Set-Based Interpretation is the foundational capability in the Level 3 toolkit. Without it, leaders cannot reliably distinguish problems from paradoxes from architectural misalignments. With it, they see their organisation differently — and what they see determines what they can do.
Programme
This programme is part of the Organising Architecture and Culture Fellowship – reach out if you are interested either as an individual, team or organisation.
session
1
Strategy — Why Holding Multiple Hypotheses Changes What You Can See
Most leaders are trained to converge quickly — diagnose, decide, act. This session establishes why premature convergence systematically blinds organisations to paradoxes and architectural misalignments, and why the discipline of holding multiple interpretations simultaneously is a strategic capability rather than indecisiveness.
session
2
Planning — Designing Your Observation Architecture
Participants learn the five-phase Set-Based structure: observe without categorising, generate multiple hypotheses, hold without converging, gather evidence across all frames, and converge only when evidence justifies it.
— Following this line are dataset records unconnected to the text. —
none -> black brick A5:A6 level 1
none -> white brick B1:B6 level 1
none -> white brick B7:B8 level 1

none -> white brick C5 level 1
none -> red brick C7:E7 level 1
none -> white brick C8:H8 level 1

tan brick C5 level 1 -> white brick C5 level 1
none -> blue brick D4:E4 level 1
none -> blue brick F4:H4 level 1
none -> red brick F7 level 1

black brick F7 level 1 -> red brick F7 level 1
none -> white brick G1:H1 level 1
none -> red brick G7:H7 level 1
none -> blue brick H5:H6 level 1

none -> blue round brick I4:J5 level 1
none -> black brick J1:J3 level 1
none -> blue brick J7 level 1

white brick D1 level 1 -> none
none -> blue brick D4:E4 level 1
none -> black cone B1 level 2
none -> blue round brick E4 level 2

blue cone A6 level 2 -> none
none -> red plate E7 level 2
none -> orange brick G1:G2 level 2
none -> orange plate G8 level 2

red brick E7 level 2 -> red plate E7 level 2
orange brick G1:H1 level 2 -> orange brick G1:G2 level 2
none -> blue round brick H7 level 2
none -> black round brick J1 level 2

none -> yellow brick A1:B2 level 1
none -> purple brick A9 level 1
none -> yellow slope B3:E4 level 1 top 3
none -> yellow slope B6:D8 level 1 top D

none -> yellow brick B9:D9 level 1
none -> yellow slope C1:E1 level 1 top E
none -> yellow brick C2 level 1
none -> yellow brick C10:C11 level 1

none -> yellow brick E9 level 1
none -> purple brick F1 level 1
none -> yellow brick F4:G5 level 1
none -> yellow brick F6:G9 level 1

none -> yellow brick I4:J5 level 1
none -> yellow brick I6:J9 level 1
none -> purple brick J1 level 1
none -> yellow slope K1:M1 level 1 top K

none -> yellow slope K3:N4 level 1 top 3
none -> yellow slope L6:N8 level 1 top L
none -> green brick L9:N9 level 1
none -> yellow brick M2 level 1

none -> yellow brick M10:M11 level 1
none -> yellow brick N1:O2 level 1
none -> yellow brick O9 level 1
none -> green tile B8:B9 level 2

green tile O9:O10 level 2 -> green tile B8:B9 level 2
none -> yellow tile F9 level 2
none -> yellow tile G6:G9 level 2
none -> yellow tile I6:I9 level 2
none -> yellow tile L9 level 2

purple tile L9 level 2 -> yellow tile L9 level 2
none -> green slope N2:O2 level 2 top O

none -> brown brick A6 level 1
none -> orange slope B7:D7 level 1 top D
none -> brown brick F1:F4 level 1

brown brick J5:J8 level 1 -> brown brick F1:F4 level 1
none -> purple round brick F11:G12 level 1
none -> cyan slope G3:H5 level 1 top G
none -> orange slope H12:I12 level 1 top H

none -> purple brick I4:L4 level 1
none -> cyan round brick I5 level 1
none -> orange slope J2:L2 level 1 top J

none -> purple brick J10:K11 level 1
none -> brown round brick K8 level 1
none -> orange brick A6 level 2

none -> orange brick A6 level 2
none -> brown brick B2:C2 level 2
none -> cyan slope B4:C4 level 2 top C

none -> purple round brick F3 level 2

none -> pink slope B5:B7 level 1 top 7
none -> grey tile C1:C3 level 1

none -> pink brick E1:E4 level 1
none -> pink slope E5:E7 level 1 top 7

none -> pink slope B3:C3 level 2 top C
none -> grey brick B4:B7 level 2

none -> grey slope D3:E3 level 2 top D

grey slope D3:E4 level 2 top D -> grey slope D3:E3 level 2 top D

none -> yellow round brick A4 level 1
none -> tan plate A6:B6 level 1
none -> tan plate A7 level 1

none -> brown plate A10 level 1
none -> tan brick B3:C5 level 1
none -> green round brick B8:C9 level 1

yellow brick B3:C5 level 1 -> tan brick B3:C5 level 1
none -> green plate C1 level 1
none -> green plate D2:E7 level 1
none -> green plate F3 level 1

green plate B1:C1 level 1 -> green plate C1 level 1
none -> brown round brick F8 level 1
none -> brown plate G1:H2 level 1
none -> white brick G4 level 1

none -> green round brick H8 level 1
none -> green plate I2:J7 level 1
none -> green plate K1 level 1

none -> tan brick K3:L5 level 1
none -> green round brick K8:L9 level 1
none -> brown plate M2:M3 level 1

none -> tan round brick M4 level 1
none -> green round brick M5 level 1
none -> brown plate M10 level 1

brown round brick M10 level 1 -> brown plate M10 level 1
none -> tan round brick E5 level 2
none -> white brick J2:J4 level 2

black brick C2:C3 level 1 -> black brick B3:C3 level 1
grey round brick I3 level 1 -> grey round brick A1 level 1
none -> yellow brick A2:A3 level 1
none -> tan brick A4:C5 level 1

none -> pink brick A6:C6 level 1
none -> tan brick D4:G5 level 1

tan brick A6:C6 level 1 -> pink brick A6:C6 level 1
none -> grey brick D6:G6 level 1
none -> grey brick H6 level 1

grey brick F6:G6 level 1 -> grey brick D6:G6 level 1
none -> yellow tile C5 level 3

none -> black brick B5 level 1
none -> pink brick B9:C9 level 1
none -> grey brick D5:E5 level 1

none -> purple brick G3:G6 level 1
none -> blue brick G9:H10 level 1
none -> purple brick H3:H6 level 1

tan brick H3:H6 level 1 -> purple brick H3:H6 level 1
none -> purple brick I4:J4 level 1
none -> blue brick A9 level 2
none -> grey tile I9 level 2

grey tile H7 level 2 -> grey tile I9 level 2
Each leader selects a live organisational situation they have been trying to resolve and designs an observation plan that holds at least three competing hypotheses about what is actually happening.
session
3
Follow-Up — Practising the Discipline in Daily Work
The hardest part of Set-Based Interpretation is sustaining it under operational pressure, where every meeting wants a diagnosis and every report wants a conclusion. Participants work with the AI thinking partner to maintain their observation plans between sessions, documenting what evidence has accumulated for and against each hypothesis without collapsing to a preferred explanation.
session
4
Results Analysis — Reading What the Evidence Reveals
Participants bring their accumulated evidence back and learn to read the pattern across hypotheses — specifically, what it means when problem-solving hypotheses keep failing and the situation keeps returning despite competent intervention. This is the session where the three categories become real: some situations are problems that can now be solved, some are paradoxes that need navigation, and some are architectural misalignments that need repositioning.
session
5
Discovery — Recognising the Signature of Each Category
Moving beyond the initial categorisation, participants develop the diagnostic instinct for recognising problems, paradoxes, and architectural misalignments earlier — before investing months in the wrong approach. The session examines historical cases from participants’ own organisations where the wrong categorisation led to failed interventions, and develops the pattern recognition that prevents repeating the same mistake.
session
6
Capability Development — Installing Set-Based Discipline in Your Leadership Practice
Embedding Set-Based Interpretation as a permanent feature of how the leader observes and diagnoses, not a technique they learned on a course. Participants design the personal practices, team routines, and AI-supported rhythms that sustain the observation discipline beyond the programme, and identify where in their management system premature convergence is structurally encouraged so they can begin redesigning those mechanisms.